Search the records for the word "Description" and pick out every line that has it.

▶ [Saved data entries]:
=== Begin Enclosure ===

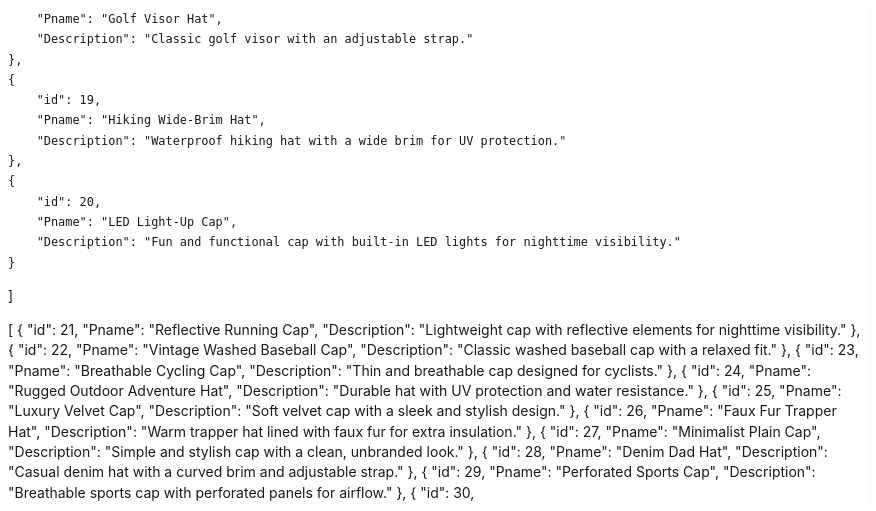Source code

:         "Pname": "Golf Visor Hat",
        "Description": "Classic golf visor with an adjustable strap."
    },
    {
        "id": 19,
        "Pname": "Hiking Wide-Brim Hat",
        "Description": "Waterproof hiking hat with a wide brim for UV protection."
    },
    {
        "id": 20,
        "Pname": "LED Light-Up Cap",
        "Description": "Fun and functional cap with built-in LED lights for nighttime visibility."
    }
]



[
    {
        "id": 21,
        "Pname": "Reflective Running Cap",
        "Description": "Lightweight cap with reflective elements for nighttime visibility."
    },
    {
        "id": 22,
        "Pname": "Vintage Washed Baseball Cap",
        "Description": "Classic washed baseball cap with a relaxed fit."
    },
    {
        "id": 23,
        "Pname": "Breathable Cycling Cap",
        "Description": "Thin and breathable cap designed for cyclists."
    },
    {
        "id": 24,
        "Pname": "Rugged Outdoor Adventure Hat",
        "Description": "Durable hat with UV protection and water resistance."
    },
    {
        "id": 25,
        "Pname": "Luxury Velvet Cap",
        "Description": "Soft velvet cap with a sleek and stylish design."
    },
    {
        "id": 26,
        "Pname": "Faux Fur Trapper Hat",
        "Description": "Warm trapper hat lined with faux fur for extra insulation."
    },
    {
        "id": 27,
        "Pname": "Minimalist Plain Cap",
        "Description": "Simple and stylish cap with a clean, unbranded look."
    },
    {
        "id": 28,
        "Pname": "Denim Dad Hat",
        "Description": "Casual denim hat with a curved brim and adjustable strap."
    },
    {
        "id": 29,
        "Pname": "Perforated Sports Cap",
        "Description": "Breathable sports cap with perforated panels for airflow."
    },
    {
        "id": 30,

=== End Enclosure ===

▶ [RESULT]:
        "Description": "Classic golf visor with an adjustable strap."
        "Description": "Waterproof hiking hat with a wide brim for UV protection."
        "Description": "Fun and functional cap with built-in LED lights for nighttime visibility."
        "Description": "Lightweight cap with reflective elements for nighttime visibility."
        "Description": "Classic washed baseball cap with a relaxed fit."
        "Description": "Thin and breathable cap designed for cyclists."
        "Description": "Durable hat with UV protection and water resistance."
        "Description": "Soft velvet cap with a sleek and stylish design."
        "Description": "Warm trapper hat lined with faux fur for extra insulation."
        "Description": "Simple and stylish cap with a clean, unbranded look."
        "Description": "Casual denim hat with a curved brim and adjustable strap."
        "Description": "Breathable sports cap with perforated panels for airflow."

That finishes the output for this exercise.